La lunga vicenda del personale ATA, dimostra,  ancora una volta, che il diritto non finisce in Italia ed anzi che l’ordinamento sovranazionale offre delle garanzie sostanzialmente maggiori, rispetto alle quali, poi, i giudici italiani sono tenuti a conformarsi. La tanto denegata Europa sociale rappresenta, pertanto, un argine alle furie del legislatore, che se può ignorare chi ad essa si oppone dentro i confini nazionali, non può prescindere dai vincoli che gli derivano dalla sua appartenenza alla famiglia europea.

In breve, l’art. 8 della legge n. 124/99, prevedeva a favore di detto personale l’inquadramento nelle qualifiche funzionali e nei profili professionali corrispondenti a quelli svolti alle dipendenze dell’ente locale di provenienza e il riconoscimento ai fini giuridici ed economici dell’anzianità maturata nel ruolo di provenienza. L’intento del legislatore era, dunque, quello di uniformare le gestioni del personale scolastico amministrativo, tecnico ed ausiliario, al fine di perequarne il trattamento giuridico ed economico, fino ad allora affidato in parte alla gestione dello Stato e in parte dell’ente locale di pertinenza (comune e provincia).

Di seguito, nel rendere attuativa tale norma, venivano approvati due decreti ministeriali, ovvero i decreti del Ministro della pubblica istruzione, di concerto con i Ministri dell’interno, del tesoro, del bilancio e della programmazione economica e per la funzione pubblica, del 23 luglio 1999 “Trasferimento del personale ATA dagli enti locali allo Stato, ai sensi dell’art. 8 della legge 3 maggio 1999, n. 124”, e del 5 aprile 2001 “Recepimento dell’accordo ARAN – Rappresentanti delle organizzazioni e confederazioni sindacali in data 20 luglio 2000, sui criteri di inquadramento del personale già dipendente degli enti locali e transitato nel comparto scuola”. La disciplina introdotta con i citati decreti attuativi era da un lato non conforme al dettato della legge, dall’altro fortemente penalizzante per il personale transitato dai ruoli locali ai ruoli dello Stato. In particolare la questione fondamentale che si poneva in essere era se la garanzia del riconoscimento ai fini giuridici ed economici dell’anzianità maturata presso gli enti locali in favore dei dipendenti ATA passati da tali ruoli a quelli statali, potesse risolversi nell’attribuzione ai dipendenti del cd. “maturato economico”.

Attività =
Trascrivi fedelmente il passo del testo sul personale ATA che va da «In breve, l’art.» a «(comune e provincia).».

Righe fornite =
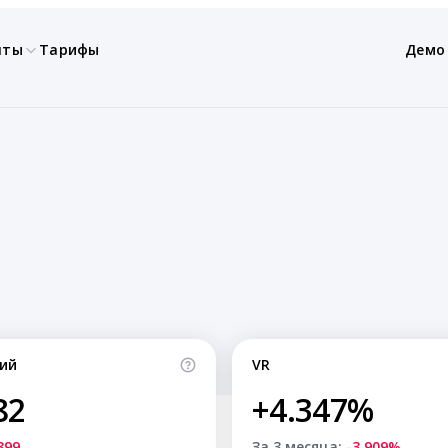
нты
Тарифы
Демо
ий
VR
82
+4.347%
399
За 3 месяца:
-3.909%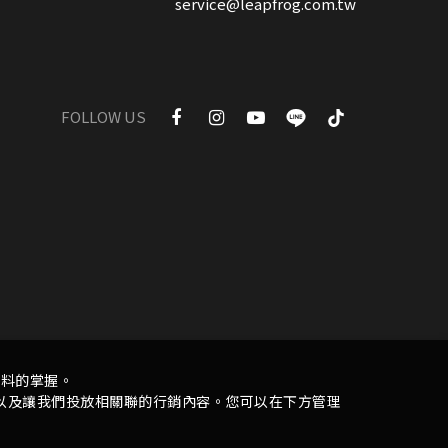
service@leapfrog.com.tw
FOLLOW US
資料的掌握。
，以及讓我們投放相關聯的行銷內容。您可以在下方管理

Risposta =
In breve, l’art. 8 della legge n. 124/99, prevedeva a favore di detto personale l’inquadramento nelle qualifiche funzionali e nei profili professionali corrispondenti a quelli svolti alle dipendenze dell’ente locale di provenienza e il riconoscimento ai fini giuridici ed economici dell’anzianità maturata nel ruolo di provenienza. L’intento del legislatore era, dunque, quello di uniformare le gestioni del personale scolastico amministrativo, tecnico ed ausiliario, al fine di perequarne il trattamento giuridico ed economico, fino ad allora affidato in parte alla gestione dello Stato e in parte dell’ente locale di pertinenza (comune e provincia).